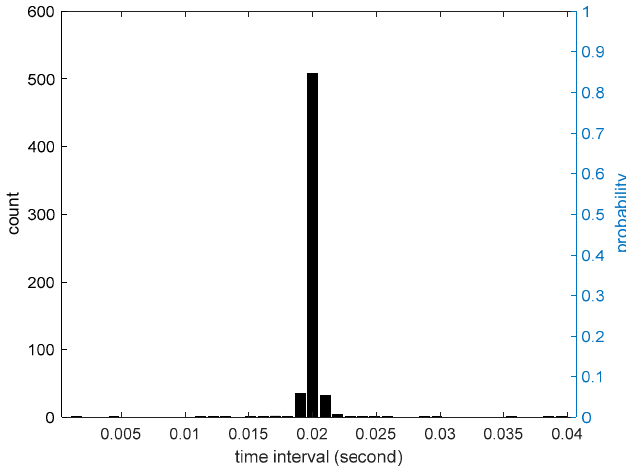
Figure 10. The distribution of time interval of response data collected by smartphones.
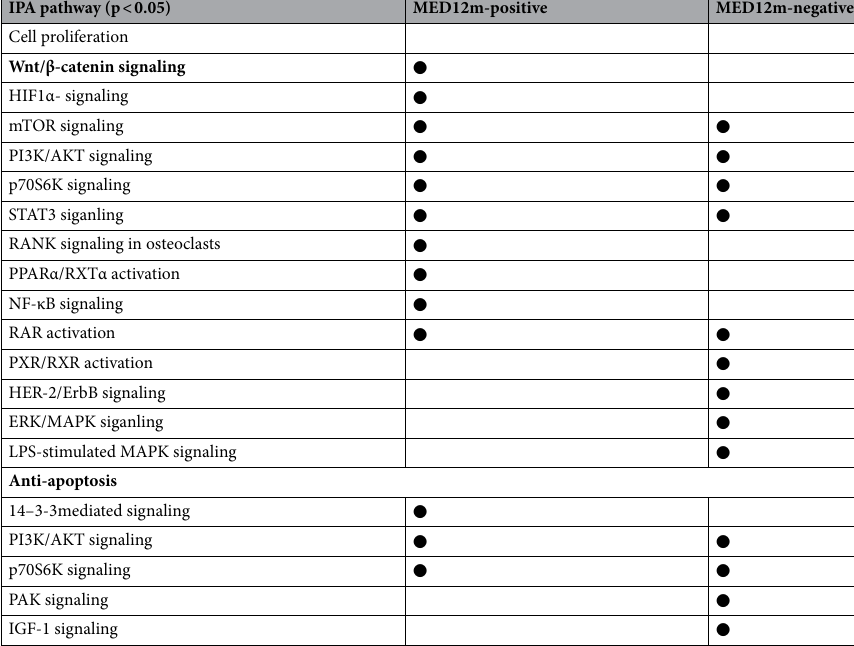
Table 2. Activated signalings of cell proliferation and anti-apoptosis in differentially expressed genes in uterine fibroids. Differentially expressed genes compared to the myometrium (the DEGs) in the MED12m- positive and -negative uterine fibroids were applied to KEGG pathway analysis in IPA, respectively. Detected pathways with p < 0.05 were considered significant enrichment. Activated signaling pathways related to cell proliferation and anti-apoptosis were indicated.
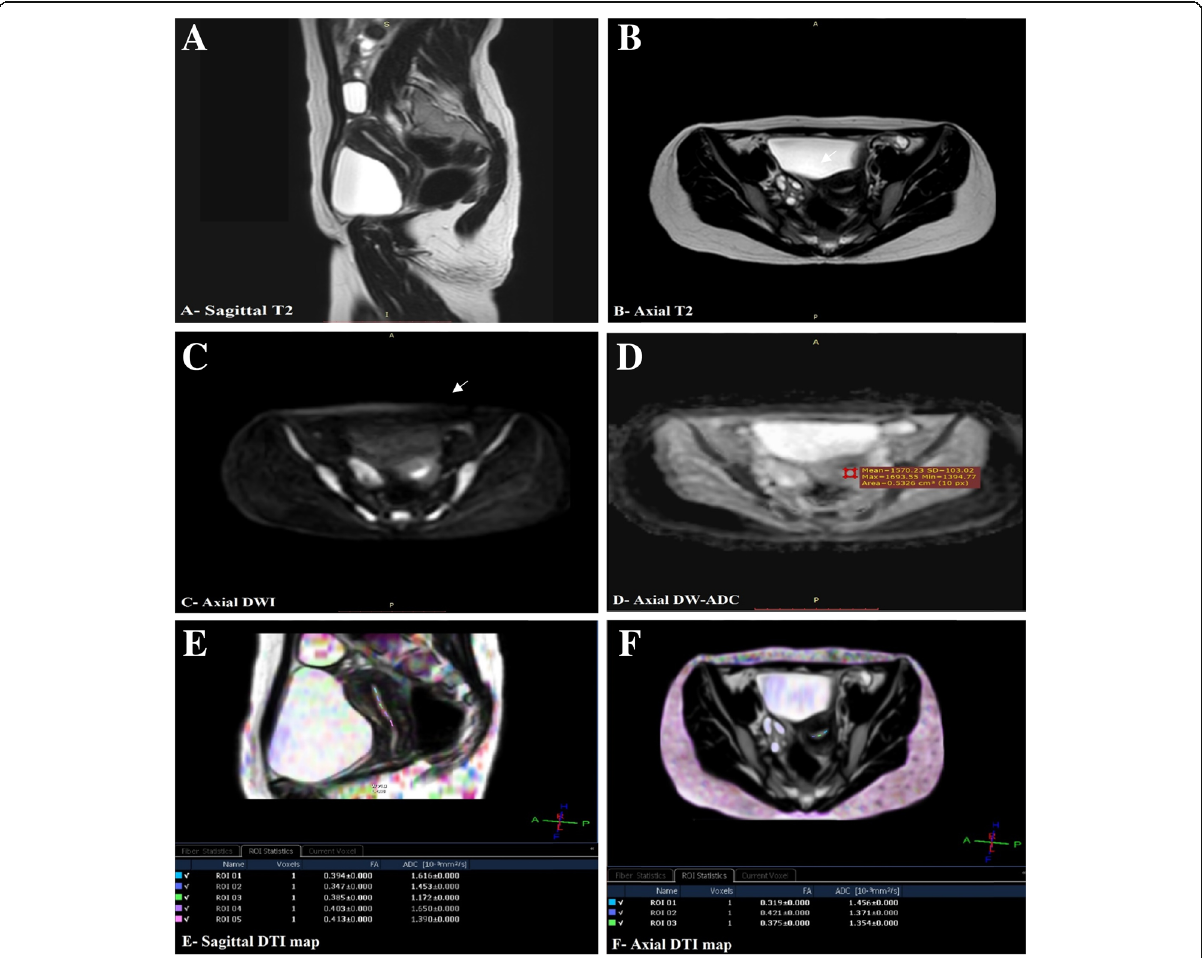
Fig. 1 A 24-year-old premenopausal female with endometrial thickness 6mm by TVS. a , b Sagittal and axial T2WIs show normal zonal anatomy of the uterus. The central hyperintense stripe represents the endometrium (arrows); the band of low SI subjacent to the endometrial stripe represents the junctional zone (red stars). The outer myometrium is of intermediate SI (OM). c Axial DWI with b value of 1000s/mm 2 shows normal appearance of the endometrium with high signal intensity (arrow). d Axial DW-ADC map image shows normal appearance of the endometrium with intermediate signal intensity. Mean DW-ADC value = 1.570 × 10 − 3 mm 2 /s. e , f Sagittal and axial DTI map images demonstrate values of DT-FA and DT-ADC (MD) in multiple ROI along the endometrial stripe. Mean DT-FA value = 0.382, and mean DT-MD value = 1.433 × 10 − 3 mm 2 /s. Diagnosis: normal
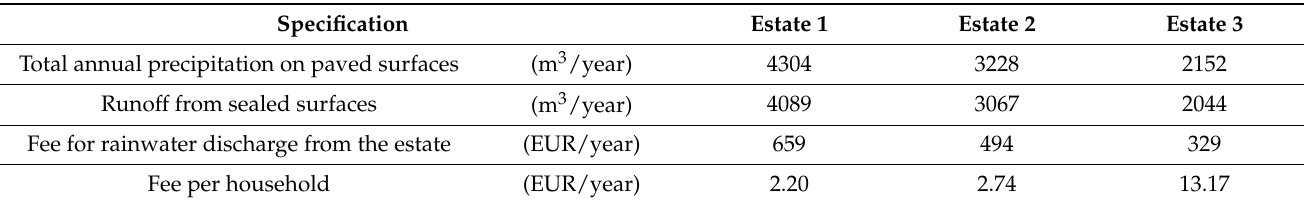
Table 9. National fees for rainwater discharge to the sewer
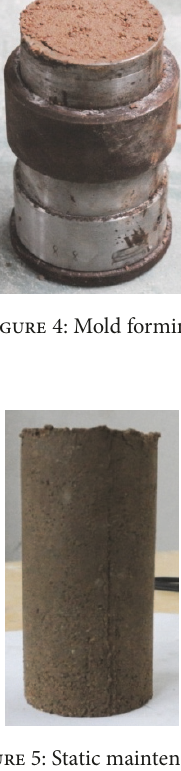
Figure 5: Static maintenance.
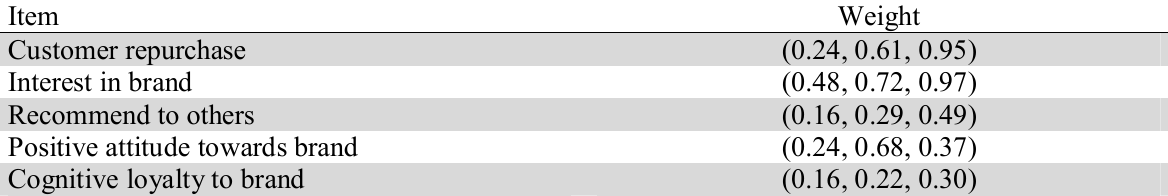
The summary of ranking five main criteria using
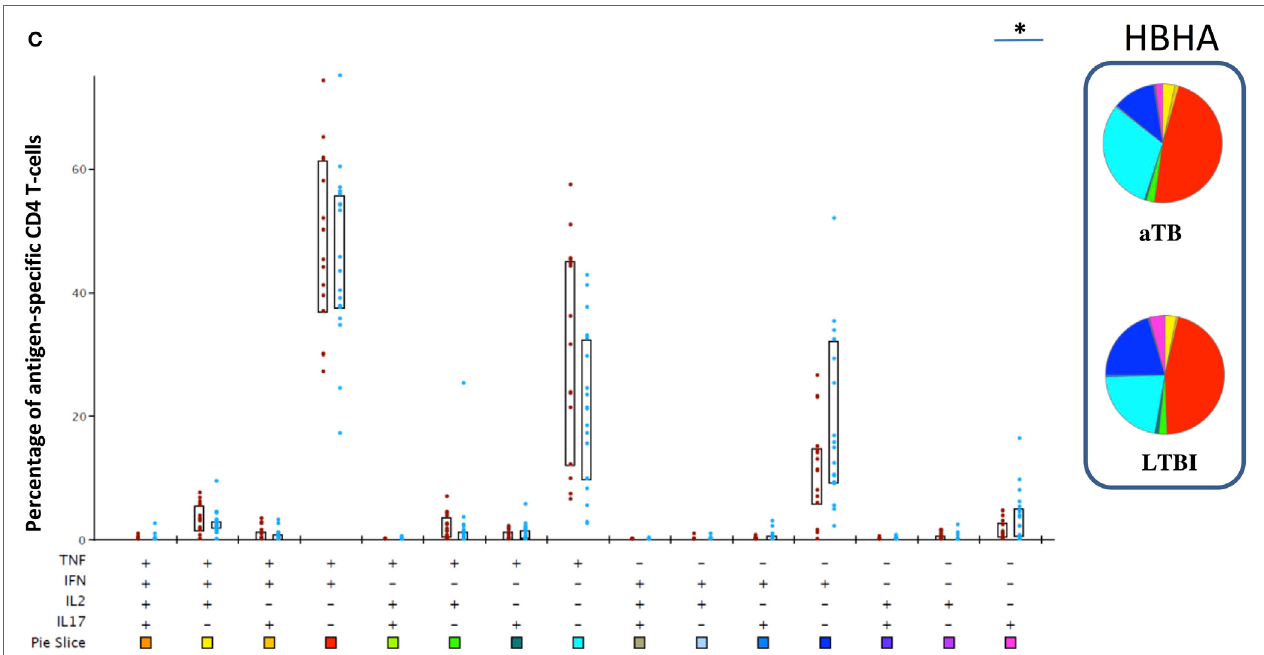
FigUre 3 | Poly-functional profile of Mycobacterium tuberculosis -specific CD4 + T lymphocytes after in vitro stimulation with purified protein derivative (PPD), early-secreted-antigenic target-6 (ESAT-6), or heparin-binding hemagglutinin (HBHA). Peripheral blood mononuclear cell were in vitro stimulated during 5 days with PPD (a) , ESAT-6 (b) , or HBHA (c) and the percentages of all possible combinations of the four studied cytokines (IFN- γ , TNF- α , IL-2, and IL-17) were analyzed among the M. tuberculosis -specific cytokine-containing CD4 + T lymphocytes. Children with active TB (aTB) are represented by the red dots, whereas latently TB infected (LTBI) children are represented by the blue dots. All the possible combinations of cytokines are represented on the x -axis of the bar charts graphs, and color coded, whereas the percentages of each subpopulation within M. tuberculosis -specific CD4 + T cells are shown on the y -axis. Boxes represent interquartile ranges (P25–75). Results were analyzed with SPICE and degrees of significance are based on the “unequal variance T -test.” * p < 0.05; *** p = 0.001. The pie charts average the data for both groups (aTB and LTBI), each slice corresponding to the proportion of M. tuberculosis -specific CD4 + T cells positive for a certain combination of cytokines. The colors in the pie chart are defined by the 15 color boxes on the x -axis of the bar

◆ ◆ ◆

**EXERCISE DETAILS**
Could you reproduce the listing above word for word while leaving out its pictures?

**ANSWER**
Figure 10. The distribution of time interval of response data collected by smartphones.
Table 2. Activated signalings of cell proliferation and anti-apoptosis in differentially expressed genes in uterine fibroids. Differentially expressed genes compared to the myometrium (the DEGs) in the MED12m- positive and -negative uterine fibroids were applied to KEGG pathway analysis in IPA, respectively. Detected pathways with p < 0.05 were considered significant enrichment. Activated signaling pathways related to cell proliferation and anti-apoptosis were indicated.
Fig. 1 A 24-year-old premenopausal female with endometrial thickness 6mm by TVS. a , b Sagittal and axial T2WIs show normal zonal anatomy of the uterus. The central hyperintense stripe represents the endometrium (arrows); the band of low SI subjacent to the endometrial stripe represents the junctional zone (red stars). The outer myometrium is of intermediate SI (OM). c Axial DWI with b value of 1000s/mm 2 shows normal appearance of the endometrium with high signal intensity (arrow). d Axial DW-ADC map image shows normal appearance of the endometrium with intermediate signal intensity. Mean DW-ADC value = 1.570 × 10 − 3 mm 2 /s. e , f Sagittal and axial DTI map images demonstrate values of DT-FA and DT-ADC (MD) in multiple ROI along the endometrial stripe. Mean DT-FA value = 0.382, and mean DT-MD value = 1.433 × 10 − 3 mm 2 /s. Diagnosis: normal
Table 9. National fees for rainwater discharge to the sewer
Figure 5: Static maintenance.
The summary of ranking five main criteria using
FigUre 3 | Poly-functional profile of Mycobacterium tuberculosis -specific CD4 + T lymphocytes after in vitro stimulation with purified protein derivative (PPD), early-secreted-antigenic target-6 (ESAT-6), or heparin-binding hemagglutinin (HBHA). Peripheral blood mononuclear cell were in vitro stimulated during 5 days with PPD (a) , ESAT-6 (b) , or HBHA (c) and the percentages of all possible combinations of the four studied cytokines (IFN- γ , TNF- α , IL-2, and IL-17) were analyzed among the M. tuberculosis -specific cytokine-containing CD4 + T lymphocytes. Children with active TB (aTB) are represented by the red dots, whereas latently TB infected (LTBI) children are represented by the blue dots. All the possible combinations of cytokines are represented on the x -axis of the bar charts graphs, and color coded, whereas the percentages of each subpopulation within M. tuberculosis -specific CD4 + T cells are shown on the y -axis. Boxes represent interquartile ranges (P25–75). Results were analyzed with SPICE and degrees of significance are based on the “unequal variance T -test.” * p < 0.05; *** p = 0.001. The pie charts average the data for both groups (aTB and LTBI), each slice corresponding to the proportion of M. tuberculosis -specific CD4 + T cells positive for a certain combination of cytokines. The colors in the pie chart are defined by the 15 color boxes on the x -axis of the bar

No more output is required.